Required action: From the records below, pull each line that has "wrist".

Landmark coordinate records
⁂

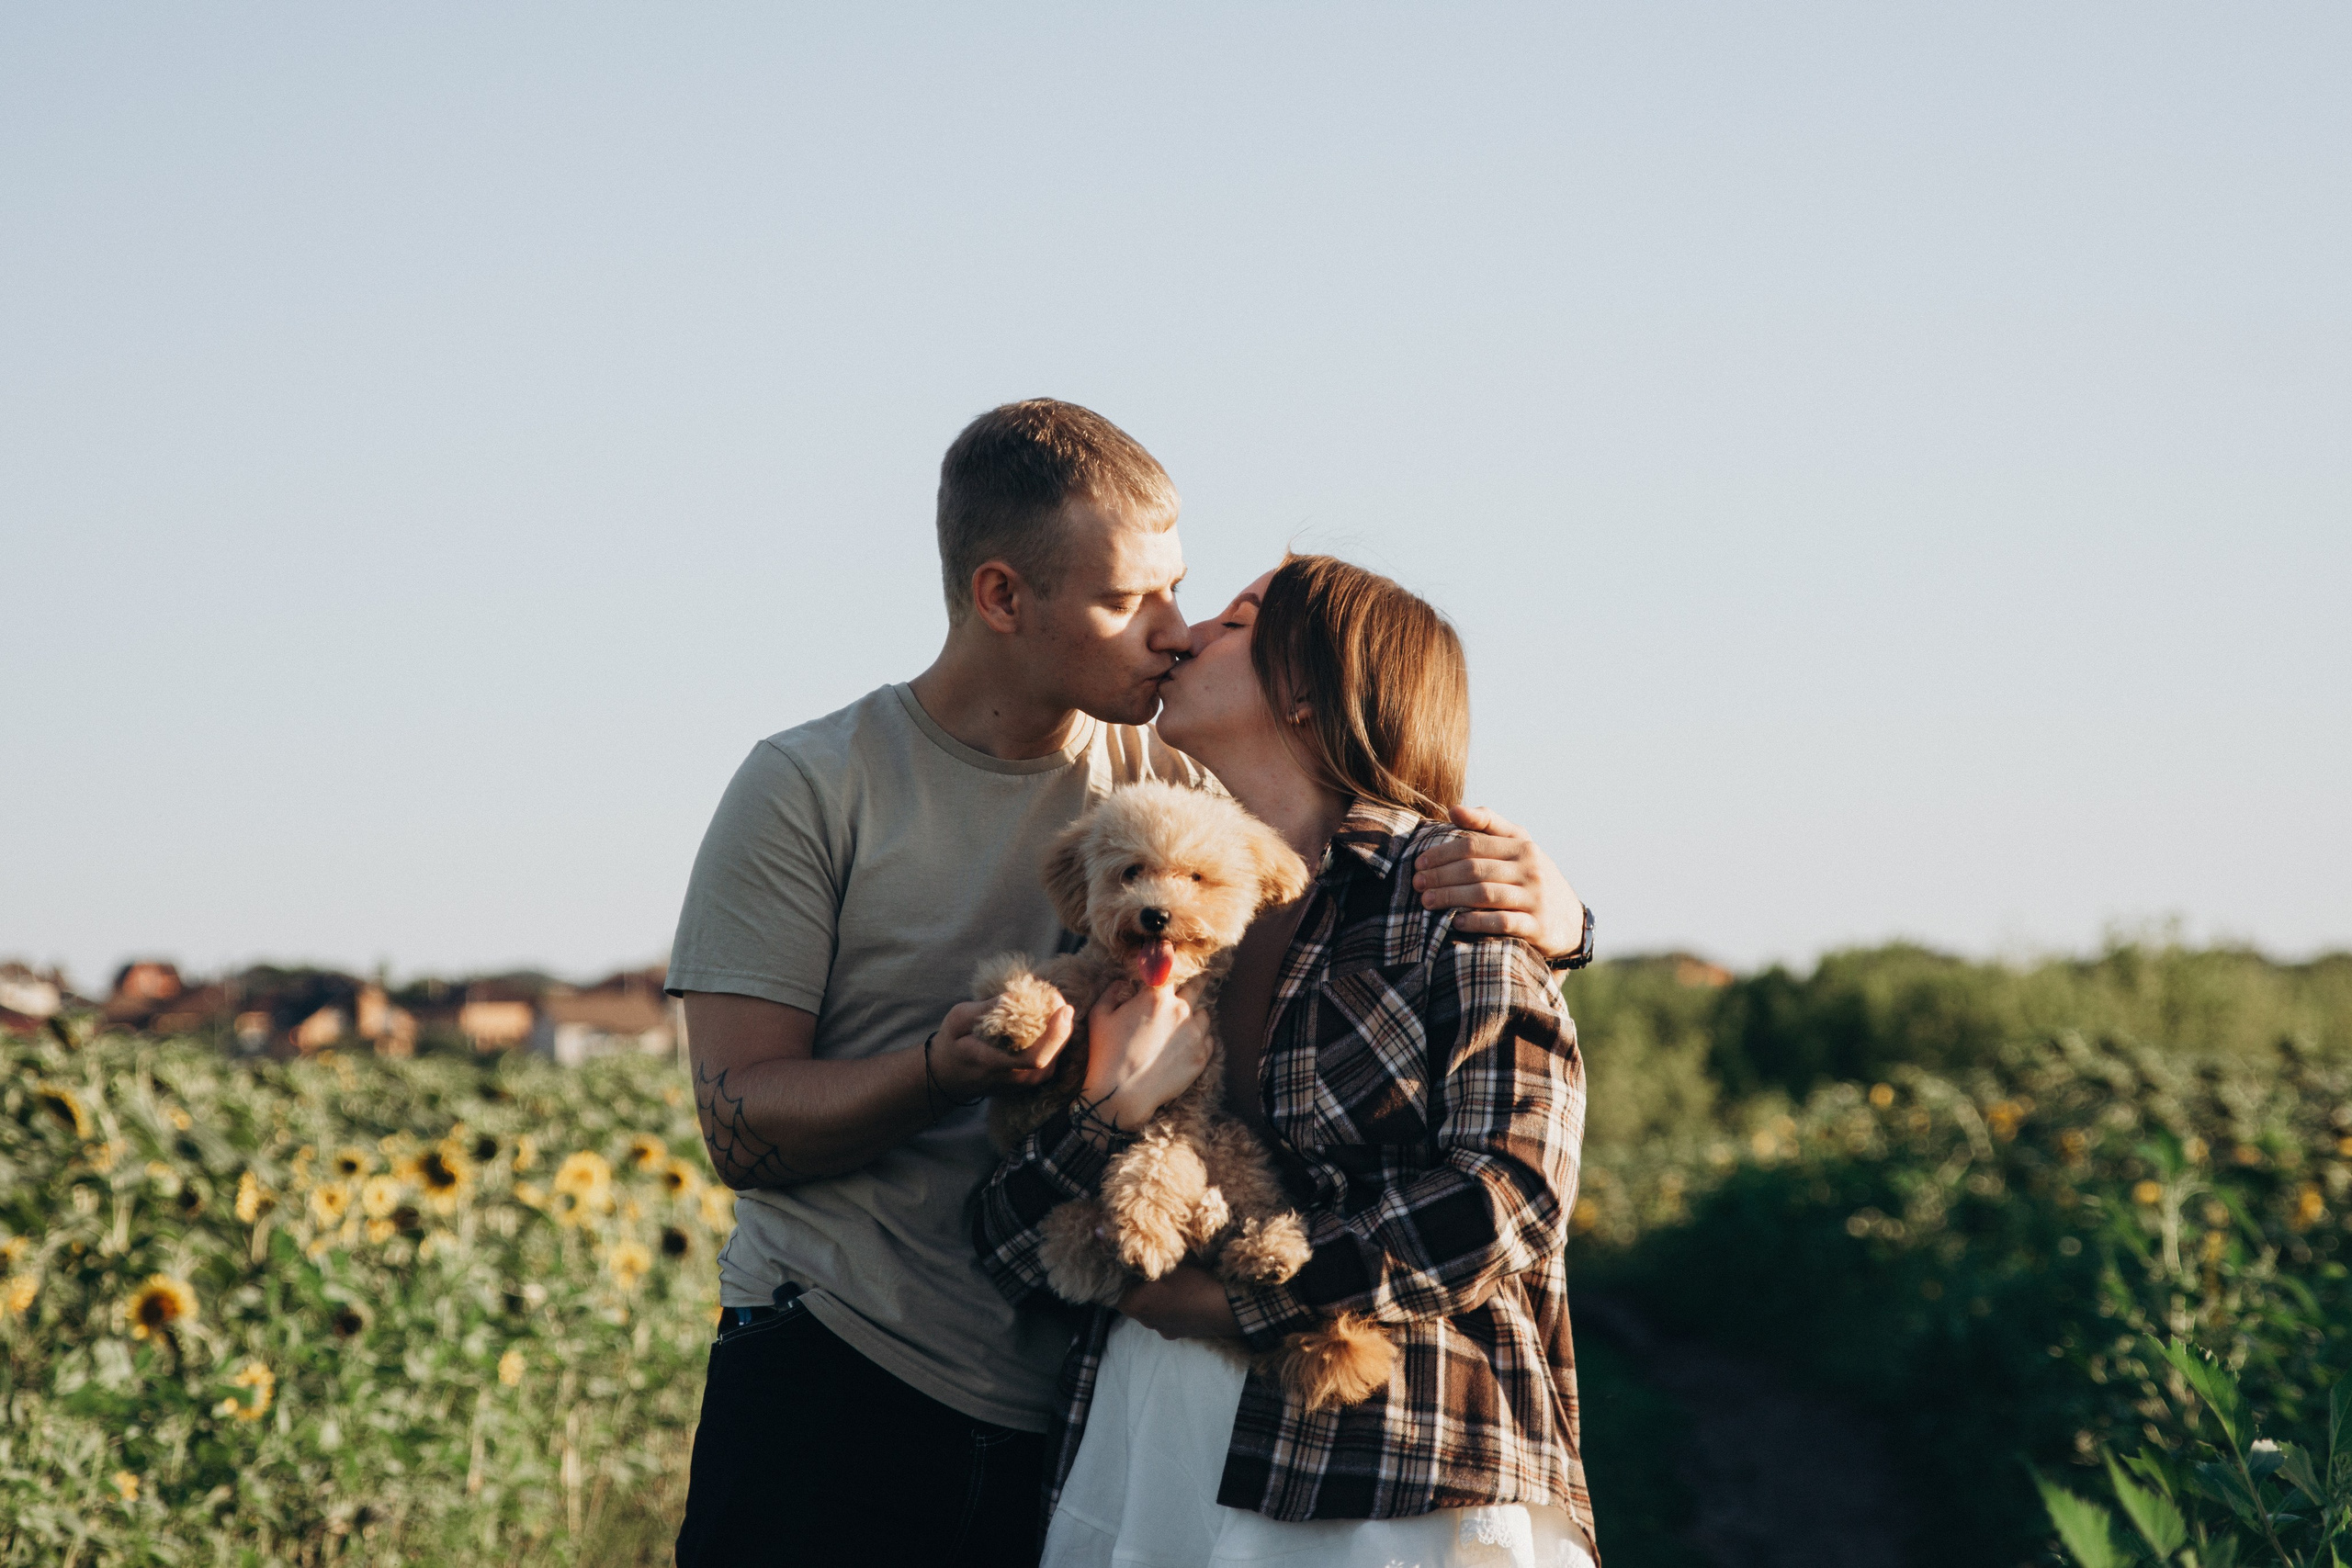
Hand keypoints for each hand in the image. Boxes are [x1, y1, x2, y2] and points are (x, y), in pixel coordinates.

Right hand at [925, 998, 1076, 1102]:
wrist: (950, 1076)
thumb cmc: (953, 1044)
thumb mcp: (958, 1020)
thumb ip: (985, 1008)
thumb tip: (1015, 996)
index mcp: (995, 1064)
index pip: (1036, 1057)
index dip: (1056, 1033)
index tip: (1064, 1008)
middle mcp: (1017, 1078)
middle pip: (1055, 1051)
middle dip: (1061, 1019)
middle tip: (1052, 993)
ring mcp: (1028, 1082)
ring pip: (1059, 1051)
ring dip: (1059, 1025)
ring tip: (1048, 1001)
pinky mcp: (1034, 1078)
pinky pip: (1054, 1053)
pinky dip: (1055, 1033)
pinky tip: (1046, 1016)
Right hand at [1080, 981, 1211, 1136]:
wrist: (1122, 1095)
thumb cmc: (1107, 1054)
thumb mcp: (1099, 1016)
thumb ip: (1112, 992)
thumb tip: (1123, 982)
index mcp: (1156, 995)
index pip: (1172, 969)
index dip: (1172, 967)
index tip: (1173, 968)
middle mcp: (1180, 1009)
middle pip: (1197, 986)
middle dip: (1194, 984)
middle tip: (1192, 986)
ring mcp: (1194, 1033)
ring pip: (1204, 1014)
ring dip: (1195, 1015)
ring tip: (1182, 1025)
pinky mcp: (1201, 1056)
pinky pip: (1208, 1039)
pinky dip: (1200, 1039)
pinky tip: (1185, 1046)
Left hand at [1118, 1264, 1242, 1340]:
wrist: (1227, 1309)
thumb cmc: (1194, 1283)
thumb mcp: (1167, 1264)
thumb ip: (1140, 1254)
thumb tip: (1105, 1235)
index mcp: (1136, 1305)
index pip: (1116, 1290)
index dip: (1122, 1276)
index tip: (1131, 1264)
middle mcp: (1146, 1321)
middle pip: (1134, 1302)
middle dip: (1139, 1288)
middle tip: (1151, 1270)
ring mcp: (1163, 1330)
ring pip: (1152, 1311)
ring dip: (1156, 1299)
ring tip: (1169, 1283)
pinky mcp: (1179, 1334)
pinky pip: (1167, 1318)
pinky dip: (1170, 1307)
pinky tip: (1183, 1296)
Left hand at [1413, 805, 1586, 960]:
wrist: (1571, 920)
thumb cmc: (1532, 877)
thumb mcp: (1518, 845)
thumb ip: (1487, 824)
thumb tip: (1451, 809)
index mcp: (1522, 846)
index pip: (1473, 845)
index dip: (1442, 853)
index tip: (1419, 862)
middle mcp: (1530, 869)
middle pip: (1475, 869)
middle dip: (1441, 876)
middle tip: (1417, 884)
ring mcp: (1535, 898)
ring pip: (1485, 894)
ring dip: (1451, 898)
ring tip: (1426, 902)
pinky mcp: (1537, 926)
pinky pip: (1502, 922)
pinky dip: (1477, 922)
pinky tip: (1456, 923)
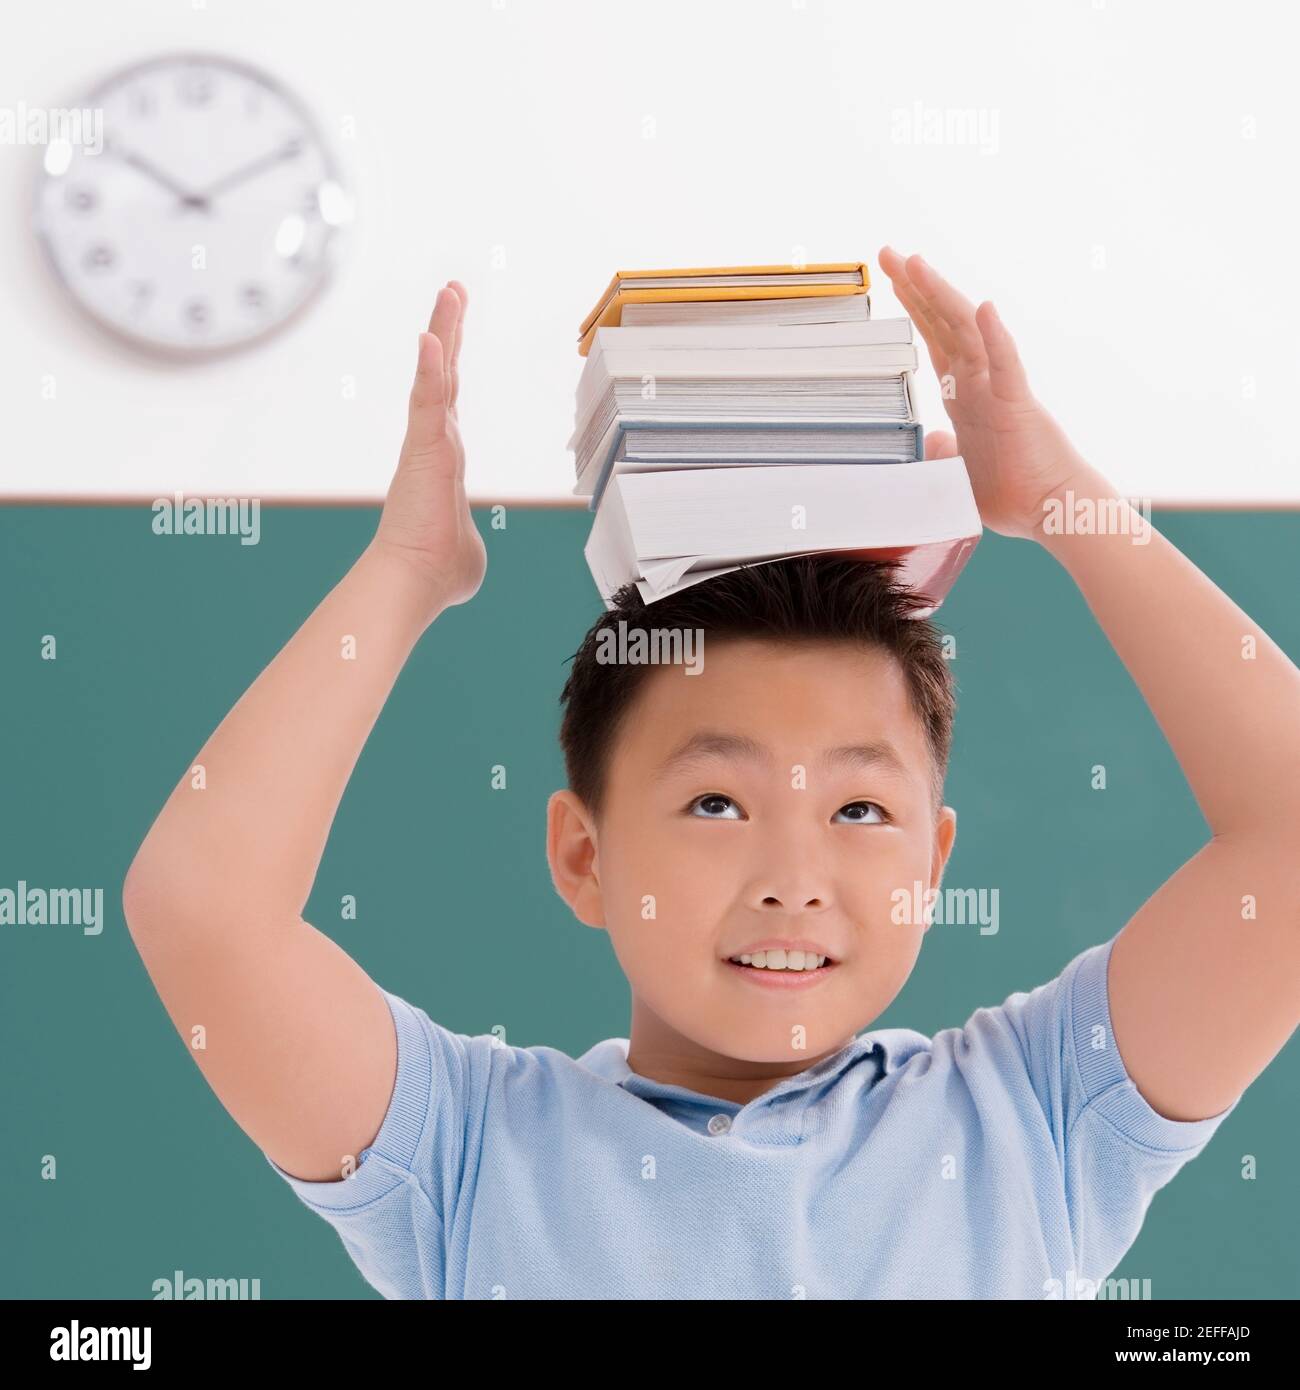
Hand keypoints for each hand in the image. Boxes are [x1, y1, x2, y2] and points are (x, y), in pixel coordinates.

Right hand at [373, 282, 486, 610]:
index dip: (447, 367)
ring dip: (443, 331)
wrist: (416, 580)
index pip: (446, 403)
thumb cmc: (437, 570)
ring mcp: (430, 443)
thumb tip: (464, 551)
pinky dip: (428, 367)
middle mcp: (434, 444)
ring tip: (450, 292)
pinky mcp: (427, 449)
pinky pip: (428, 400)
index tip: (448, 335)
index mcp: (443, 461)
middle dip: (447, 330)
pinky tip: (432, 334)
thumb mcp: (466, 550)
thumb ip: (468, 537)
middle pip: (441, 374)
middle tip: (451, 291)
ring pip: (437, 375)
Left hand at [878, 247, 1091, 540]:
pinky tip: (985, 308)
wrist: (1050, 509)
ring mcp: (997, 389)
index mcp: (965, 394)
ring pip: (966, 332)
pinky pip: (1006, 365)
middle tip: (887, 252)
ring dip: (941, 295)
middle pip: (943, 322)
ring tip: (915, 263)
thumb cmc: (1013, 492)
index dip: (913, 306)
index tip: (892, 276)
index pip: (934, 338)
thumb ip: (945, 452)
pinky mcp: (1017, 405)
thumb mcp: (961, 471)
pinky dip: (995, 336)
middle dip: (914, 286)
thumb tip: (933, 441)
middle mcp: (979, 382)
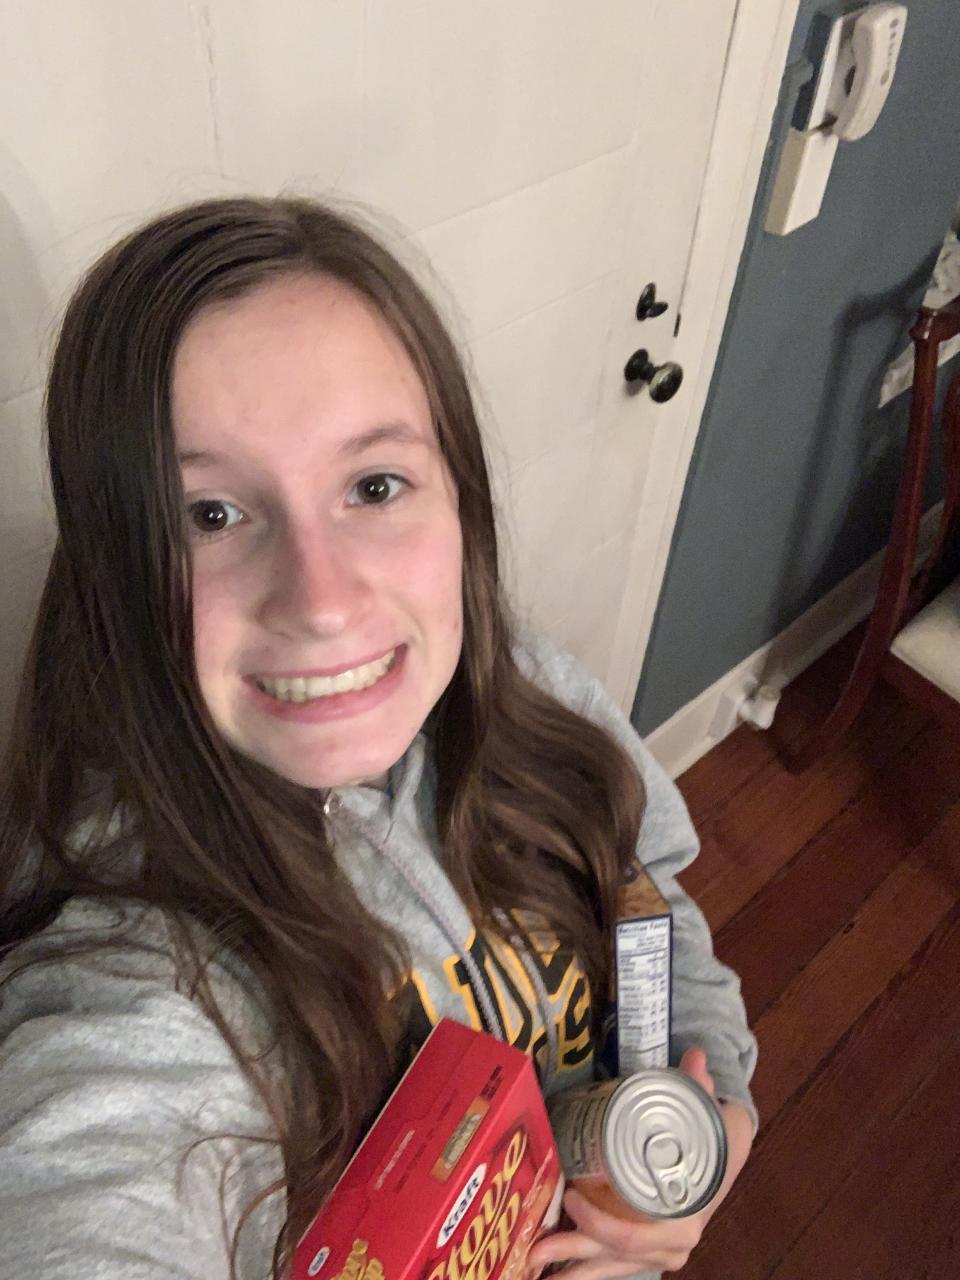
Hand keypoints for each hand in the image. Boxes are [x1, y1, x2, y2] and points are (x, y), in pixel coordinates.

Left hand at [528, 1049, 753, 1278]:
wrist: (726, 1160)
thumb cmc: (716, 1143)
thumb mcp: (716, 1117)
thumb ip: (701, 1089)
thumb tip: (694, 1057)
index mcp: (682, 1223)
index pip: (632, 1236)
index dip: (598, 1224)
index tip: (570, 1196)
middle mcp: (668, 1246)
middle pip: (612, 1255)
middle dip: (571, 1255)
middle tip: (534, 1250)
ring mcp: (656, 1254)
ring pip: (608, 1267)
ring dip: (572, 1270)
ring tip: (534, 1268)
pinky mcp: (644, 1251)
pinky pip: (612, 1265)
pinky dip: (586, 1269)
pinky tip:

⁂

Exercise response:
wrist: (950, 1076)
wrist: (1122, 1095)
wrist: (1227, 1309)
wrist: (1571, 920)
wrist: (416, 580)
wrist: (1050, 509)
wrist: (726, 1160)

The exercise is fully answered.